Still, he was disappointed that the pope himself didn’t make time to meet with them.

“I was upset he didn’t come to Pennsylvania after the grand jury reports,” Dougherty said. “Then, to add insult to injury, we have to come to his country and to his office and he delegates to someone else?”

While their detractors raged outside the Vatican, the members of the hierarchy spent most of the day cloistered inside, listening to lectures on responsibility and breaking into working groups to discuss Francis’ proposals.

It quickly became evident, said Mark Coleridge, archbishop of Brisbane, Australia, that wide gulfs exist between church leaders in the West and their counterparts in developing nations, many of whom have not yet had to reckon with public backlash regarding clergy sex abuse.

At a news conference Thursday afternoon, Coleridge said bishops from Africa and Asia questioned why the church was devoting so much energy to sex abuse when, in their countries, children also face dangers ranging from enslavement to conscription into militia groups.

Even some of Francis’ own reform proposals might raise eyebrows in the United States. For instance, the pope suggested Thursday that the minimum age for marriage in the church be raised to 16 years — from the current 14 — a move that would still keep it two years below the standard in most U.S. states.

And nowhere on the list was the issue that victim advocates most often call for: the worldwide adoption of a “zero-tolerance” policy for abusive clerics — a measure bishops in the United States adopted nearly two decades ago.
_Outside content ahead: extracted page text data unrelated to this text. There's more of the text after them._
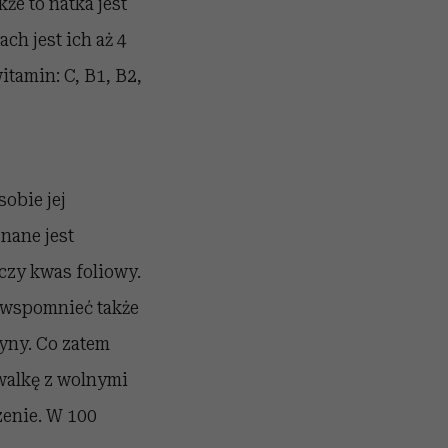
że to natka jest
h jest ich aż 4
itamin: C, B1, B2,
obie jej
nane jest
czy kwas foliowy.
o wspomnieć także
yny. Co zatem
walkę z wolnymi
zenie. W 100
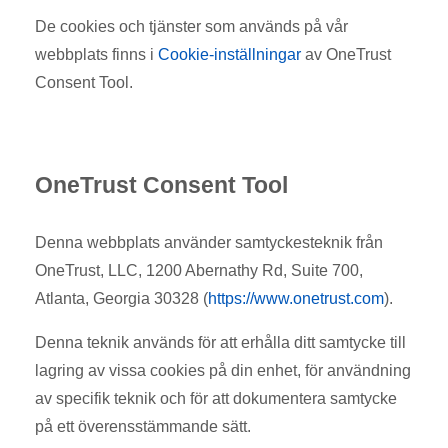
De cookies och tjänster som används på vår
webbplats finns i
Cookie-inställningar
av OneTrust
Consent Tool.
OneTrust Consent Tool
Denna webbplats använder samtyckesteknik från
OneTrust, LLC, 1200 Abernathy Rd, Suite 700,
Atlanta, Georgia 30328 (
https://www.onetrust.com
).
Denna teknik används för att erhålla ditt samtycke till
lagring av vissa cookies på din enhet, för användning
av specifik teknik och för att dokumentera samtycke
på ett överensstämmande sätt.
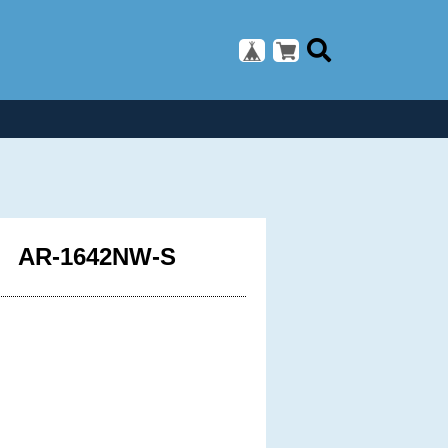
R-1642NW-S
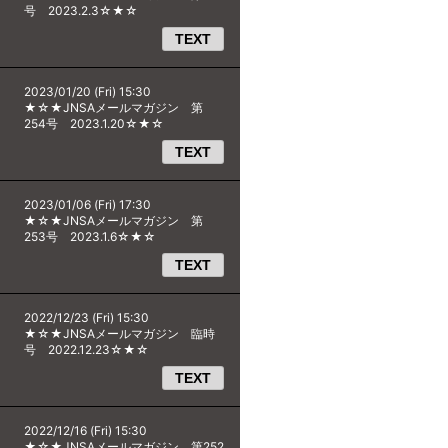
号 2023.2.3☆★☆
TEXT
2023/01/20 (Fri) 15:30
★☆★JNSAメールマガジン 第
254号 2023.1.20☆★☆
TEXT
2023/01/06 (Fri) 17:30
★☆★JNSAメールマガジン 第
253号 2023.1.6☆★☆
TEXT
2022/12/23 (Fri) 15:30
★☆★JNSAメールマガジン 臨時
号 2022.12.23☆★☆
TEXT
2022/12/16 (Fri) 15:30
★☆★JNSAメールマガジン 第252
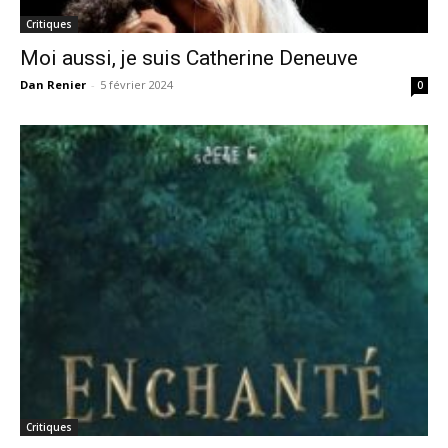
Critiques
Moi aussi, je suis Catherine Deneuve
Dan Renier
-
5 février 2024
0
Critiques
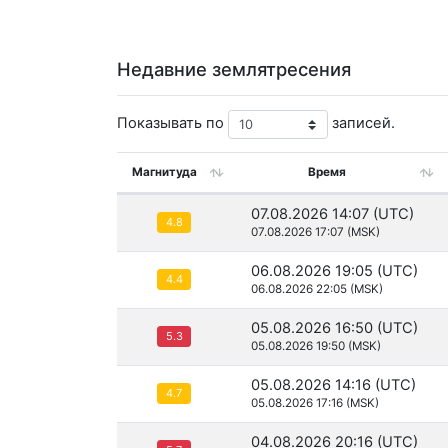
Недавние землятресения
Показывать по
записей.
Магнитуда
Время
07.08.2026 14:07 (UTC)
4.8
07.08.2026 17:07 (MSK)
06.08.2026 19:05 (UTC)
4.4
06.08.2026 22:05 (MSK)
05.08.2026 16:50 (UTC)
5.3
05.08.2026 19:50 (MSK)
05.08.2026 14:16 (UTC)
4.7
05.08.2026 17:16 (MSK)
04.08.2026 20:16 (UTC)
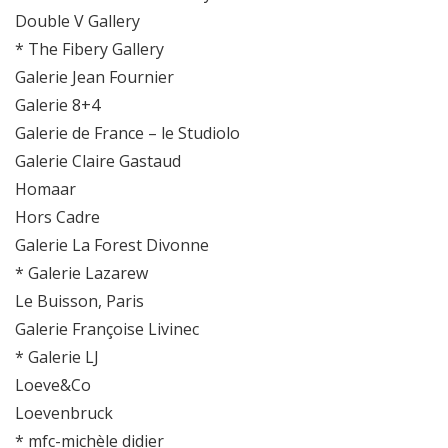
Double V Gallery
* The Fibery Gallery
Galerie Jean Fournier
Galerie 8+4
Galerie de France – le Studiolo
Galerie Claire Gastaud
Homaar
Hors Cadre
Galerie La Forest Divonne
* Galerie Lazarew
Le Buisson, Paris
Galerie Françoise Livinec
* Galerie LJ
Loeve&Co
Loevenbruck
* mfc-michèle didier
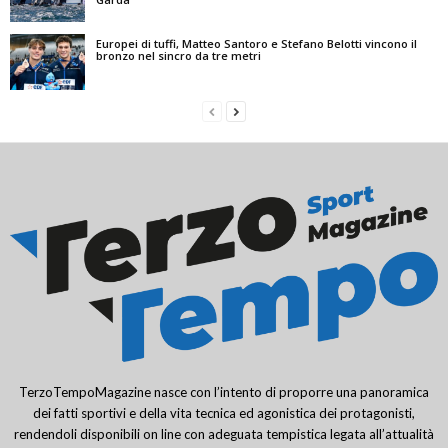
Europei di tuffi, Matteo Santoro e Stefano Belotti vincono il
bronzo nel sincro da tre metri
TerzoTempoMagazine nasce con l’intento di proporre una panoramica
dei fatti sportivi e della vita tecnica ed agonistica dei protagonisti,
rendendoli disponibili on line con adeguata tempistica legata all’attualità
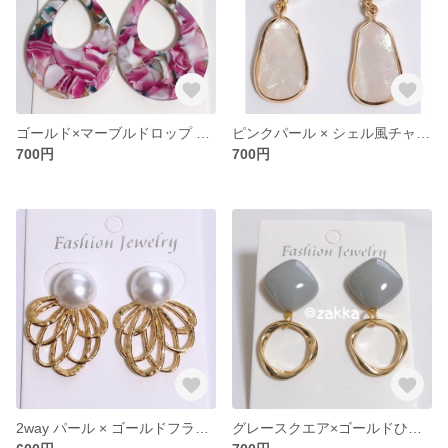
ゴールド×マーブルドロップ ピアス イヤリング
ピンクパール × シェル風チャーム ピアス イヤリング
700円
700円
2way パール × ゴールドフラワー ピアス
グレースクエア×ゴールドひねりリング ピアス イヤリング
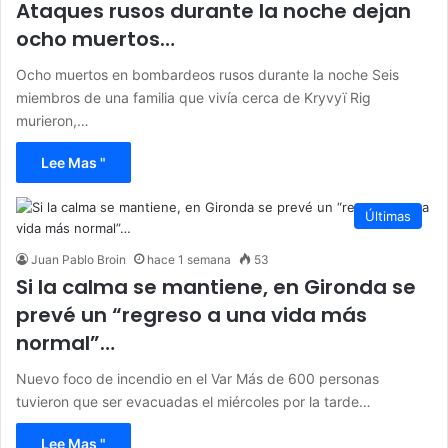
Ataques rusos durante la noche dejan
ocho muertos…
Ocho muertos en bombardeos rusos durante la noche Seis
miembros de una familia que vivía cerca de Kryvyï Rig
murieron,…
Lee Mas "
Últimas
Juan Pablo Broin
hace 1 semana
53
Si la calma se mantiene, en Gironda se
prevé un “regreso a una vida más
normal”…
Nuevo foco de incendio en el Var Más de 600 personas
tuvieron que ser evacuadas el miércoles por la tarde…
Lee Mas "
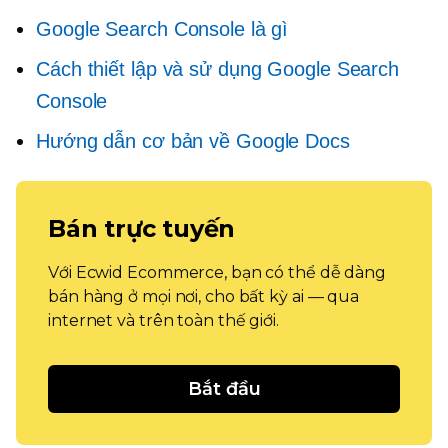
Google Search Console là gì
Cách thiết lập và sử dụng Google Search
Console
Hướng dẫn cơ bản về Google Docs
Bán trực tuyến
Với Ecwid Ecommerce, bạn có thể dễ dàng
bán hàng ở mọi nơi, cho bất kỳ ai — qua
internet và trên toàn thế giới.
Bắt đầu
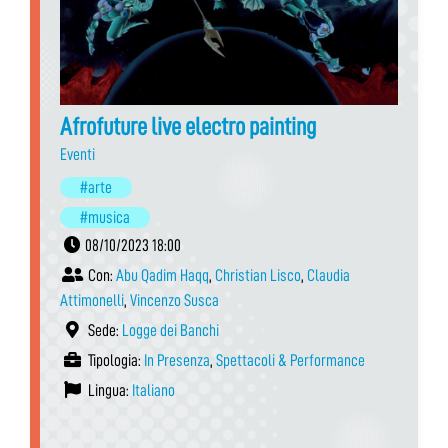
Afrofuture live electro painting
Eventi
#arte
#musica
08/10/2023 18:00
Con:
Abu Qadim Haqq
,
Christian Lisco
,
Claudia
Attimonelli
,
Vincenzo Susca
Sede:
Logge dei Banchi
Tipologia:
In Presenza
,
Spettacoli & Performance
Lingua:
Italiano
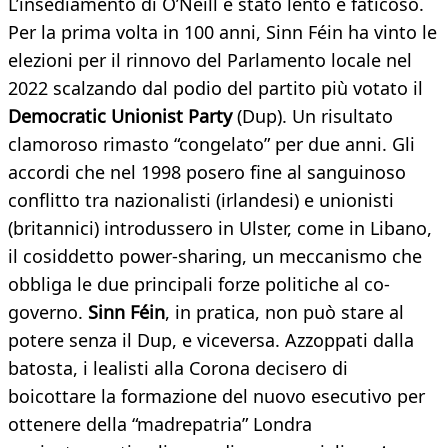
L’insediamento di O’Neill è stato lento e faticoso.
Per la prima volta in 100 anni, Sinn Féin ha vinto le
elezioni per il rinnovo del Parlamento locale nel
2022 scalzando dal podio del partito più votato il
Democratic Unionist Party
(Dup). Un risultato
clamoroso rimasto “congelato” per due anni. Gli
accordi che nel 1998 posero fine al sanguinoso
conflitto tra nazionalisti (irlandesi) e unionisti
(britannici) introdussero in Ulster, come in Libano,
il cosiddetto power-sharing, un meccanismo che
obbliga le due principali forze politiche al co-
governo.
Sinn Féin
, in pratica, non può stare al
potere senza il Dup, e viceversa. Azzoppati dalla
batosta, i lealisti alla Corona decisero di
boicottare la formazione del nuovo esecutivo per
ottenere della “madrepatria” Londra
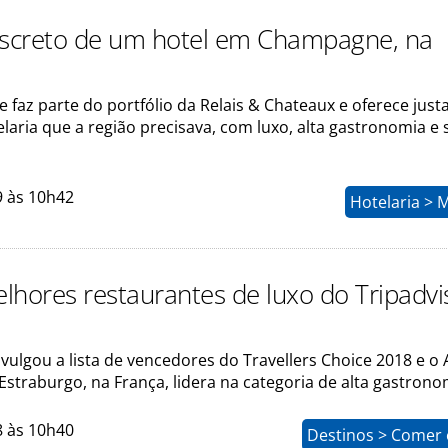
iscreto de um hotel em Champagne, na
 faz parte do portfólio da Relais & Chateaux e oferece jus
elaria que a região precisava, com luxo, alta gastronomia e
9 às 10h42
Hotelaria > 
lhores restaurantes de luxo do Tripadvi
vulgou a lista de vencedores do Travellers Choice 2018 e o 
Estraburgo, na França, lidera na categoria de alta gastrono
8 às 10h40
Destinos > Comer 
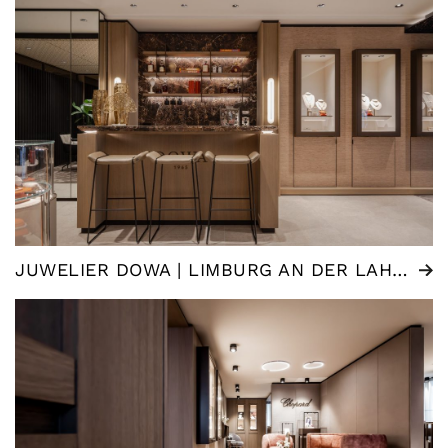
JUWELIER DOWA | LIMBURG AN DER LAHN (DE)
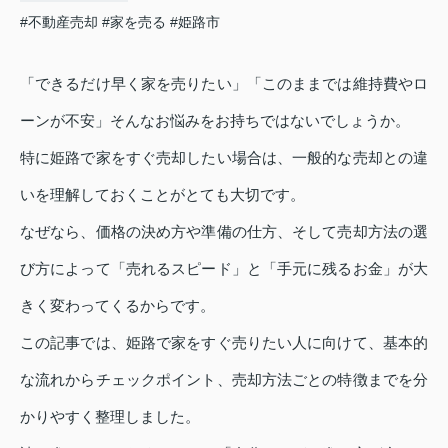
#不動産売却
#家を売る
#姫路市
「できるだけ早く家を売りたい」「このままでは維持費やロ
ーンが不安」そんなお悩みをお持ちではないでしょうか。
特に姫路で家をすぐ売却したい場合は、一般的な売却との違
いを理解しておくことがとても大切です。
なぜなら、価格の決め方や準備の仕方、そして売却方法の選
び方によって「売れるスピード」と「手元に残るお金」が大
きく変わってくるからです。
この記事では、姫路で家をすぐ売りたい人に向けて、基本的
な流れからチェックポイント、売却方法ごとの特徴までを分
かりやすく整理しました。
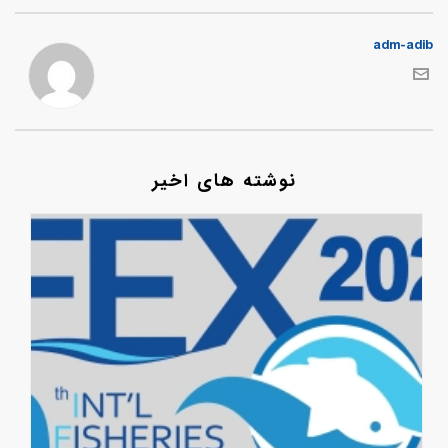
adm-adib
نوشته های اخیر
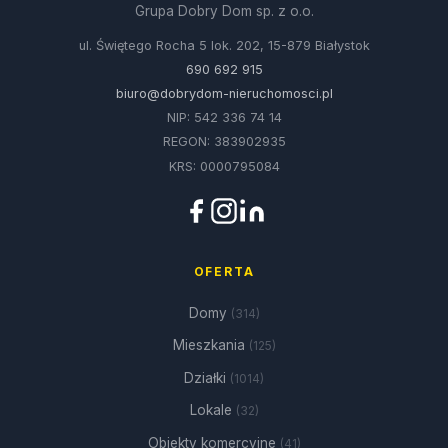
Grupa Dobry Dom sp. z o.o.
ul. Świętego Rocha 5 lok. 202, 15-879 Białystok
690 692 915
biuro@dobrydom-nieruchomosci.pl
NIP: 542 336 74 14
REGON: 383902935
KRS: 0000795084
OFERTA
Domy
(314)
Mieszkania
(125)
Działki
(1014)
Lokale
(32)
Obiekty komercyjne
(41)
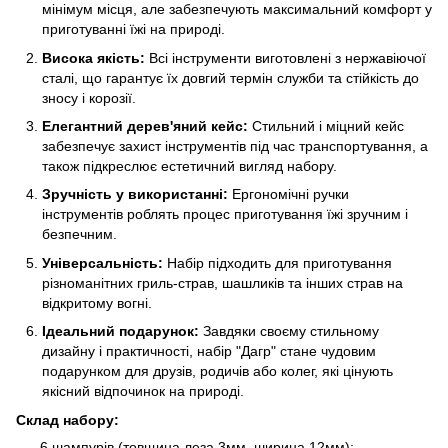
мінімум місця, але забезпечують максимальний комфорт у
приготуванні їжі на природі.
Висока якість:
Всі інструменти виготовлені з нержавіючої
сталі, що гарантує їх довгий термін служби та стійкість до
зносу і корозії.
Елегантний дерев'яний кейс:
Стильний і міцний кейс
забезпечує захист інструментів під час транспортування, а
також підкреслює естетичний вигляд набору.
Зручність у використанні:
Ергономічні ручки
інструментів роблять процес приготування їжі зручним і
безпечним.
Універсальність:
Набір підходить для приготування
різноманітних гриль-страв, шашликів та інших страв на
відкритому вогні.
Ідеальний подарунок:
Завдяки своєму стильному
дизайну і практичності, набір "Дагр" стане чудовим
подарунком для друзів, родичів або колег, які цінують
якісний відпочинок на природі.
Склад набору:
6 шампурів (товщина леза 3мм, ширина 12мм);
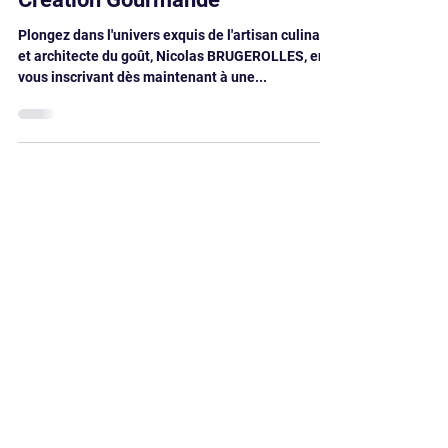
Visite d'Entreprise - Traiteur
Création Gourmande
Plongez dans l'univers exquis de l'artisan culinaire
et architecte du goût, Nicolas BRUGEROLLES, en
vous inscrivant dès maintenant à une...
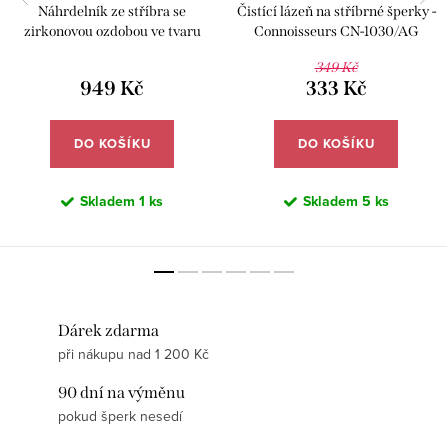
Náhrdelník ze stříbra se
Čistící lázeň na stříbrné šperky -
zirkonovou ozdobou ve tvaru
Connoisseurs CN-1030/AG
motýla - Meucci SLN048
349 Kč
949 Kč
333 Kč
DO KOŠÍKU
DO KOŠÍKU
Skladem
1 ks
Skladem
5 ks
Dárek zdarma
při nákupu nad 1 200 Kč
90 dní na výměnu
pokud šperk nesedí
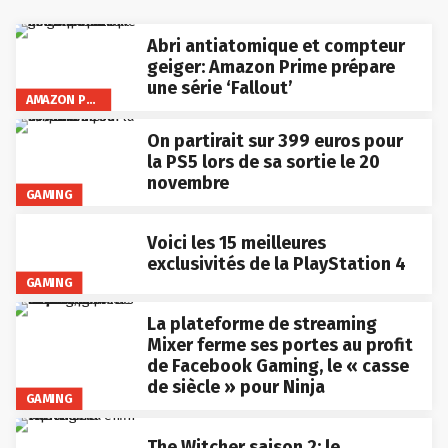
Abri antiatomique et compteur
geiger: Amazon Prime prépare
une série ‘Fallout’
AMAZON PRIME VIDEO
On partirait sur 399 euros pour
la PS5 lors de sa sortie le 20
novembre
GAMING
Voici les 15 meilleures
exclusivités de la PlayStation 4
GAMING
La plateforme de streaming
Mixer ferme ses portes au profit
de Facebook Gaming, le « casse
de siècle » pour Ninja
GAMING
The Witcher saison 2: le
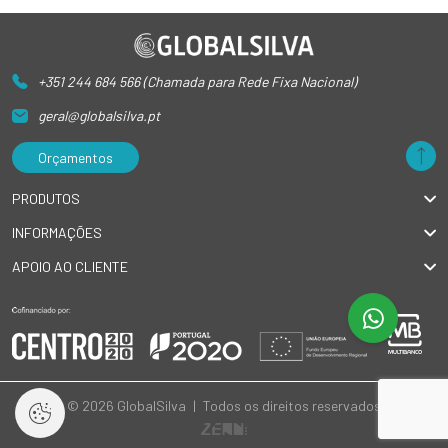
+351 244 684 566 (Chamada para Rede Fixa Nacional)
geral@globalsilva.pt
Orçamentos
PRODUTOS
INFORMAÇÕES
APOIO AO CLIENTE
© 2026 GlobalSilva
|
Todos os direitos reservados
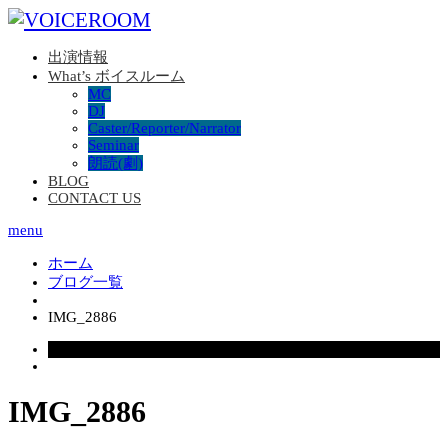
出演情報
What’s ボイスルーム
MC
DJ
Caster/Reporter/Narrator
Seminar
朗読(劇)
BLOG
CONTACT US
menu
ホーム
ブログ一覧
IMG_2886
2025.11.10
IMG_2886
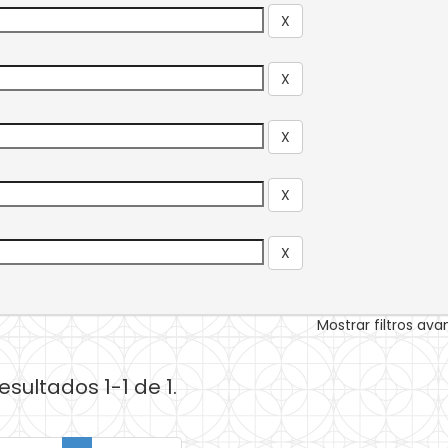
Mostrar filtros av
esultados 1-1 de 1.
In fact, the U.S. is the only one of the eight largest Catholic countries in the world to have committed to removing any priest with even a single substantiated claim of sexual abuse, according to a report released this week by the watchdog group

Bishops in many nations have no formal policy on how abuse claims should be handled. Just outside the Vatican’s walls, the president of the Italian bishops’ conference met with victims for the first time last week — at the request of summit organizers.

It’s unlikely that those shortcomings will be fully addressed before the summit concludes Sunday, despite Francis’ assertive tone at its start.

“We’re not going to solve all the problems in three days,” said Scicluna, the Vatican investigator. “That is not a reasonable expectation.”

It’s what will come afterward, as the prelates return home and continue to debate the issues, that will define whether the meeting was a success, he told reporters at a news conference.

Rozzi, the Pennsylvania lawmaker, wasn’t willing to accept such pleadings for patience from church leaders anymore.

Standing side-by-side with Riccardo Magi — an Italian lawmaker and member of the Chamber of Deputies, a rough equivalent of the U.S. House of Representatives — at the Parliament building in Rome, he said that Italy provides the perfect example of the church’s historic inability to reform itself without the intervention of law enforcement and civil legislation.

He cited the measure he has pushed in Pennsylvania to give victims more time to sue their accusers. The church, as it has done across the United States, has opposed the bill.

“Make no mistake about it,” Rozzi said. “What the Catholic Church, the bishops, the pope are doing is blocking justice for all victims of sexual abuse. That is the real crime.”